Sixième partie : QUELQUES DIRECTIONS

 

 

I

La convertie

 

Pendant toute sa vie de prêtre, saint Jean-Marie Vianney s'est montré l'adversaire irréductible du péché sous toutes ses formes. On sait comment, dans sa paroisse d'Ars, il s'attaqua hardiment aux danses, aux toilettes immodestes, à l'ivrognerie, au blasphème, au travail du dimanche...

 

Voulant ardemment le bien des âmes, il ne pouvait que détester ce qui est le mal des âmes et ce qui les conduit à l'éternel malheur. Mais il poursuivait, par-dessus tout, le scandale, péché collectif dès sa naissance, puisque, par définition, il peut être pour autrui la source de nombreux péchés.

 

Ceci se passait au temps du pèlerinage, vers 1855.

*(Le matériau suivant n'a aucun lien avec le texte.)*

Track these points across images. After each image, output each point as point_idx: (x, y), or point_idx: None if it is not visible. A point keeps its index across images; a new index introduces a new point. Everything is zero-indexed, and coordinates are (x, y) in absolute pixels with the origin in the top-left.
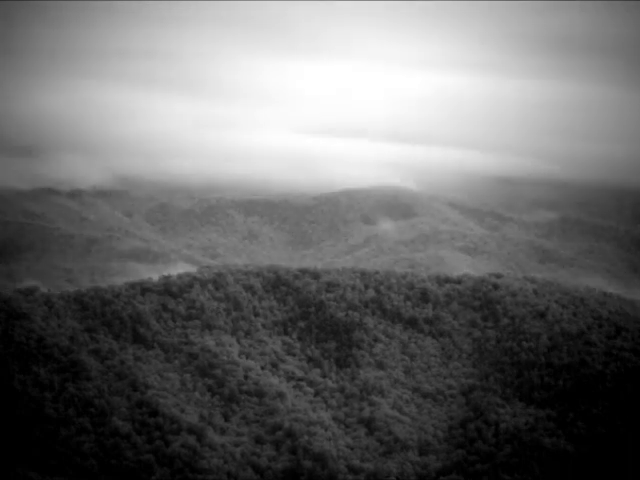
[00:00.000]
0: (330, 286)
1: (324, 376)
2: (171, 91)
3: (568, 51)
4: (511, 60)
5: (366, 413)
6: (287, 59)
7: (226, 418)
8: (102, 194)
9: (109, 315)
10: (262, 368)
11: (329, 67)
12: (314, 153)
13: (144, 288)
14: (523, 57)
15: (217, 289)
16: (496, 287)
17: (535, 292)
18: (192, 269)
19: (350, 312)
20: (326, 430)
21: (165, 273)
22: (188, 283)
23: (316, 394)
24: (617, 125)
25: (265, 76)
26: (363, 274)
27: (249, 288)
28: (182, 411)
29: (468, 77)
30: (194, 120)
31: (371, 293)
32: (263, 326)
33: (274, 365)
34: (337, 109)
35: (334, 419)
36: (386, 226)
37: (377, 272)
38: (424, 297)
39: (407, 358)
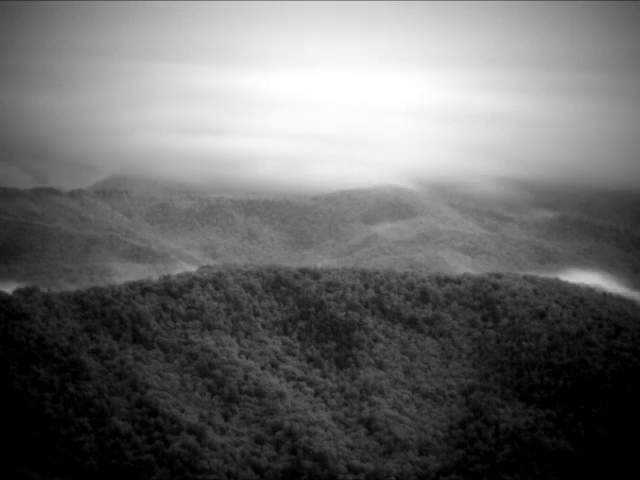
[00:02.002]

Une dame Moyne, qui exerçait la profession de brodeuse à Pont-de-Veyle, dans l'Ain, achevait de se confesser à M. Vianney. Après l'absolution, le saint lui dit : « Allez à présent dans la chapelle de Sainte Philomène, là, tout à côté. Vous y trouverez une dame...

— Une dame, mon Père, que je connais ?...

— Non. Mais vous la reconnaîtrez. Elle a des fleurs jaunes à son chapeau. Je vais aller à la sacristie. Dites-lui de venir m'y parler. Allez, mon enfant. »

 

Aussitôt, Mme Moyne quitta le confessionnal, sortit de la chapelle de saint Jean-Baptiste et se rendit, à travers les rangs pressés des pénitentes, jusqu'à l'entrée de la chapelle de sainte Philomène. Là, en effet, il y avait bien une dame qui arborait des fleurs jaunes à son cabriolet – le cabriolet était à la mode en ce temps-là. – La dame en question avait l'air de s'ennuyer passablement. Distraite, énervée, ne priant point, elle se contentait de regarder. On devinait qu'elle n'avait d'autre désir pour l'instant que de repasser la porte. Mais le regard intérieur d'un saint, malgré l'épaisseur des murs et les ténèbres de cette âme, s'était posé sur elle. Et Dieu préparait là une nouvelle victoire de sa grâce.

 

« Madame, avait dit timidement la commissionnaire du bon saint, M. le Curé vous attend à la sacristie.

— Il m'attend, moi ?... Moi ?

— Vous-même, madame.

— Mais il ne m'a jamais vue.

— Il vous a pourtant assez clairement désignée.

— Je suis venue ici en curieuse. On m'en a tant raconté, voyez-vous. J'ai voulu me rendre compte. Mais parler au Curé d'Ars, moi ?...

— Il vous attend.

— Eh bien, soit ! Allons voir ce qu'il nous veut. »

 

Fendant la foule à son tour, la dame aux fleurs jaunes pénétra fièrement dans l'humble sacristie d'Ars.

Le saint vieillard, debout, les mains jointes et serrées contre l'étole violette qui pendait sur sa poitrine, attendait en effet l'orgueilleuse pécheresse. Elle voulut s'incliner pour un salut quelconque. Elle n'en eut pas même le temps.

« Malheureuse ! s'écria l'homme de Dieu, vous êtes en train de vous damner et de damner les autres. Vous pervertissez la jeunesse. Quel terrible compte vous avez déjà à rendre à Dieu !... Mais quel enfer pour vous bientôt, si vous ne fermez à Mâcon cette maison abominable !... »

 

La foi s'était réveillée dans l'âme de la pécheresse. Elle écoutait épouvantée le Voyant qui lisait en elle. Elle tomba à ses genoux, et dans ses yeux s'ouvrit soudain la source des larmes.

Cependant le saint, qui savait venue l'heure du pardon, s'était assis à ce confessionnal que les pèlerins vénèrent encore dans la vieille sacristie. Sans se relever, la repentie se traîna jusqu'à l'agenouilloir... Elle fit l'aveu de ses fautes. Elle pleura encore. Mais qui dira la douceur de ces larmes rédemptrices ! L'absolution descendit sur l'âme de la nouvelle Madeleine.

 

Elle revint à Mâcon, cessa son honteux trafic, ferma sa maison et mena désormais, réparant ainsi de son mieux tout le mal qu'elle avait fait, une vie parfaitement chrétienne.

Avant de s'en aller d'Ars, elle avait cru pouvoir conter à Mme Moyne son entrevue avec le saint Curé. Depuis, les deux femmes eurent l'occasion de se revoir. Et Mme Moyne, personne digne de toute confiance, après la mort de cette dame devenue son amie, a rapporté tous ces détails à M. l'abbé Heinrich, curé de Tramoyes, diocèse de Belley, qui en fit lui-même un récit fidèle lors de son passage au presbytère d'Ars, le 4 juin 1926.